Rewrite all of the records below, switching every "chart" to "graph" and changing nothing else. Leave the pictures out of your answer.

(Items in a dataset)
-- Opening Marker --
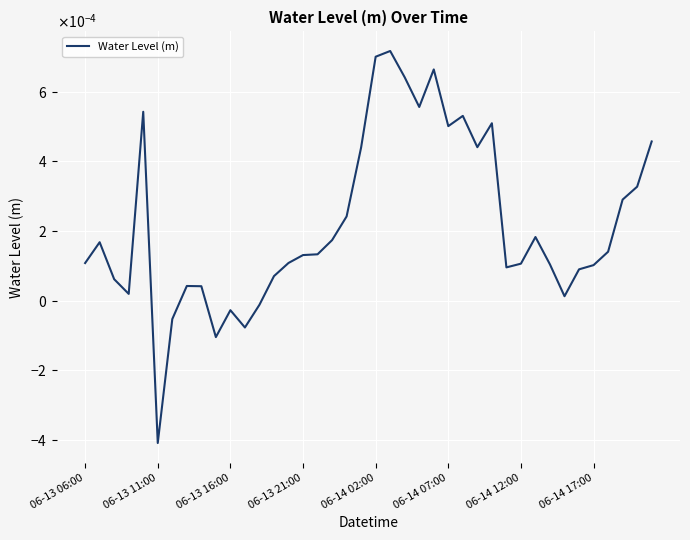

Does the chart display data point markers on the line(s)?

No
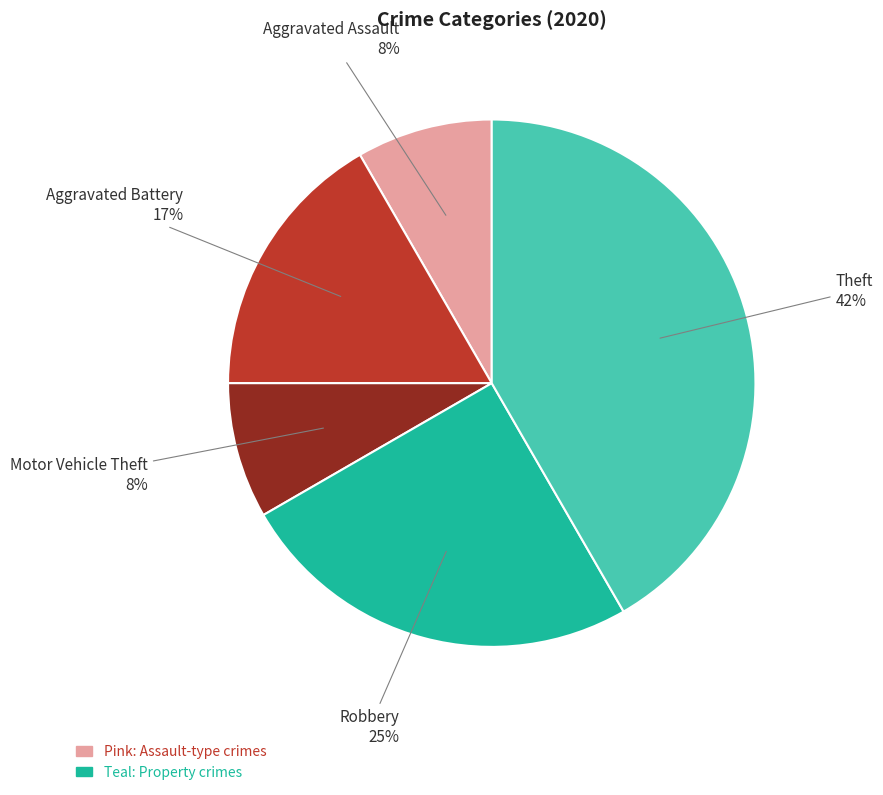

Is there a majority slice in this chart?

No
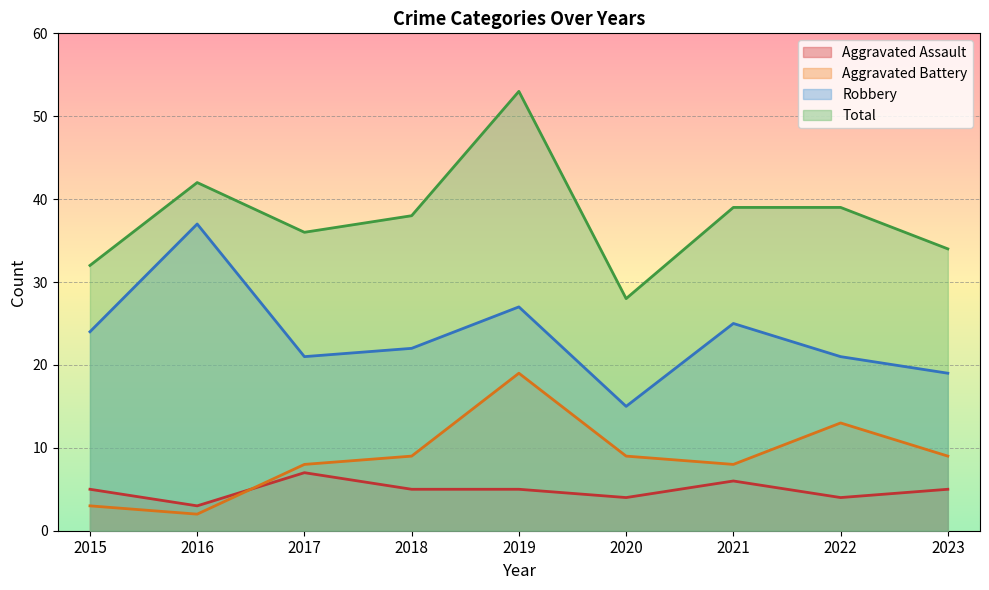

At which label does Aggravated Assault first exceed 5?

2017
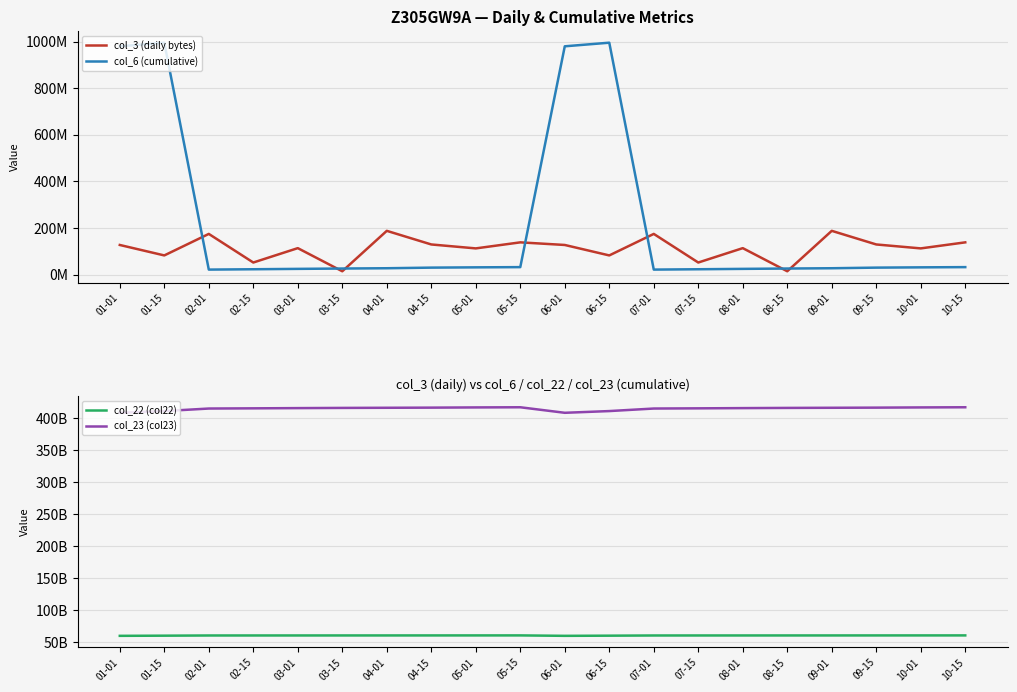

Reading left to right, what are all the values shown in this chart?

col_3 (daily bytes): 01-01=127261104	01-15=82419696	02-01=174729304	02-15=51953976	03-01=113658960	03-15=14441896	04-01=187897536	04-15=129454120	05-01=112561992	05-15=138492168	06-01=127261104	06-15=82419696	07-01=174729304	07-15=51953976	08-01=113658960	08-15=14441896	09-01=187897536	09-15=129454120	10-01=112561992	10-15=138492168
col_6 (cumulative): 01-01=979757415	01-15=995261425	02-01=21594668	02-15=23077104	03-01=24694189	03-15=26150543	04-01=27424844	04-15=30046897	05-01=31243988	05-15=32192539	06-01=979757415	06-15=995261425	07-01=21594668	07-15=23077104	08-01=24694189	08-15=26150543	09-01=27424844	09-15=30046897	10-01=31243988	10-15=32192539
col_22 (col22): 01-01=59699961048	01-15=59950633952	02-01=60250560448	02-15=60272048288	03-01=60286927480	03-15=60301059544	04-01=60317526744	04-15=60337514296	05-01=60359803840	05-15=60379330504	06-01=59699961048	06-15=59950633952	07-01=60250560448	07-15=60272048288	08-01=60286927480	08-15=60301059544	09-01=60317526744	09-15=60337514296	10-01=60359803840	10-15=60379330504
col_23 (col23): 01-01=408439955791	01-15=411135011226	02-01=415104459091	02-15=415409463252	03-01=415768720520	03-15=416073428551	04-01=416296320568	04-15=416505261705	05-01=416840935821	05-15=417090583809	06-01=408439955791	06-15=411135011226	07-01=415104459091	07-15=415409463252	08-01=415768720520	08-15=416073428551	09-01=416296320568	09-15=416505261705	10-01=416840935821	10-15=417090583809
-- Closing Marker --
Your solution —
Does the graph display data point markers on the line(s)?

No

Is there a majority slice in this graph?

No

At which label does Aggravated Assault first exceed 5?

2017

Reading left to right, what are all the values shown in this graph?

col_3 (daily bytes): 01-01=127261104	01-15=82419696	02-01=174729304	02-15=51953976	03-01=113658960	03-15=14441896	04-01=187897536	04-15=129454120	05-01=112561992	05-15=138492168	06-01=127261104	06-15=82419696	07-01=174729304	07-15=51953976	08-01=113658960	08-15=14441896	09-01=187897536	09-15=129454120	10-01=112561992	10-15=138492168
col_6 (cumulative): 01-01=979757415	01-15=995261425	02-01=21594668	02-15=23077104	03-01=24694189	03-15=26150543	04-01=27424844	04-15=30046897	05-01=31243988	05-15=32192539	06-01=979757415	06-15=995261425	07-01=21594668	07-15=23077104	08-01=24694189	08-15=26150543	09-01=27424844	09-15=30046897	10-01=31243988	10-15=32192539
col_22 (col22): 01-01=59699961048	01-15=59950633952	02-01=60250560448	02-15=60272048288	03-01=60286927480	03-15=60301059544	04-01=60317526744	04-15=60337514296	05-01=60359803840	05-15=60379330504	06-01=59699961048	06-15=59950633952	07-01=60250560448	07-15=60272048288	08-01=60286927480	08-15=60301059544	09-01=60317526744	09-15=60337514296	10-01=60359803840	10-15=60379330504
col_23 (col23): 01-01=408439955791	01-15=411135011226	02-01=415104459091	02-15=415409463252	03-01=415768720520	03-15=416073428551	04-01=416296320568	04-15=416505261705	05-01=416840935821	05-15=417090583809	06-01=408439955791	06-15=411135011226	07-01=415104459091	07-15=415409463252	08-01=415768720520	08-15=416073428551	09-01=416296320568	09-15=416505261705	10-01=416840935821	10-15=417090583809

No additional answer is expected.